Singularity

Well, why DON’T you?

Aug.04, 2009, filed under Cycling

I was riding back from Real Foods yesterday, bags stuffed with veggies, tofu, rice, two types of tea, chocolate covered espresso beans and a selection of bath ballistics (I’d been to Whittard’s and Lush as well — if only I could get all of those things at the health food store). I was on Shackleton, my fixed gear Il Pompino and, as I pulled out to accelerate past a slow-moving bus, I had an experience that reminded me why I ride bikes and why, more to the point, I ride fixed.

It’s going to be hard to describe.

There’s a moment when, if you get it right, putting the power through the pedals becomes a sublime act that joins the very top of your head all the way down through your feet and the bike to the road itself, and you can feel the connection in the backs of your thighs. You don’t get this from pedal mashing — the HULK SMASH! stomping technique of acceleration — which is why it is easier to find on a fixed gear. The fixed gear forces you to spin, to work in circles. It forces you to be smooth, serene, sublime. It’s listening to Zero 7 in the bath with a glass of chilled Chablis. It’s lying on the beach with a warm can of coke and sand in your hair.

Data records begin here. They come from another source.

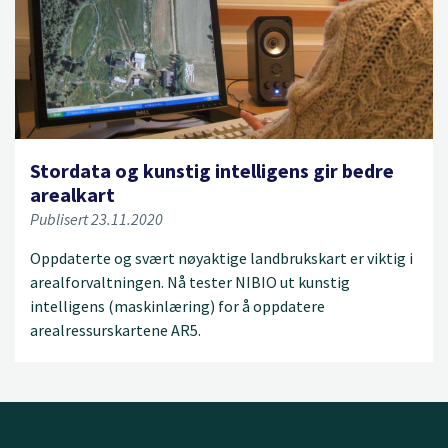
Stordata og kunstig intelligens gir bedre
arealkart
Publisert 23.11.2020
Oppdaterte og svært nøyaktige landbrukskart er viktig i
arealforvaltningen. Nå tester NIBIO ut kunstig
intelligens (maskinlæring) for å oppdatere
arealressurskartene AR5.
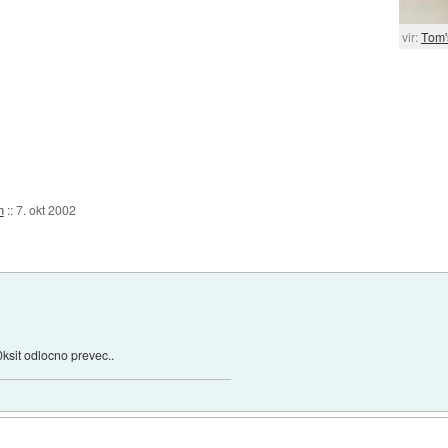
vir:
Tom'
m
::
7. okt 2002
0ksit odlocno prevec..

Synaesthetically, riding a fixed gear is the water feature in a Zen garden.

There’s something joyous about riding a bike, and not just a fixed gear. People sometimes ask me how I do it. Why I do it. Mention the Dumb Run and the first thing people ask is if you’re doing it for charity.

“No, we’re doing it for fun.”

Fun. We ride bikes for the moments when your face splits helplessly into a massive grin for the sheer exhilaration of being alive and doing something that’s both insanely silly and undeniably enjoyable. Balanced on a contraption made of a few tubes of metal and a couple of round things; something that’s only inherently stable if it’s moving. Bicycles come alive when they move. When they’re stationary they’re cogs and gears and levers. When they move, though, when you’re on one…

Driving to work is a chore. Riding to work is being on your bike. Taking the bus into town is a pain in the arse. Riding into town is a jaunt.

Yesterday reminded me that the only proper response to people asking why I do it is: “Why don’t you?”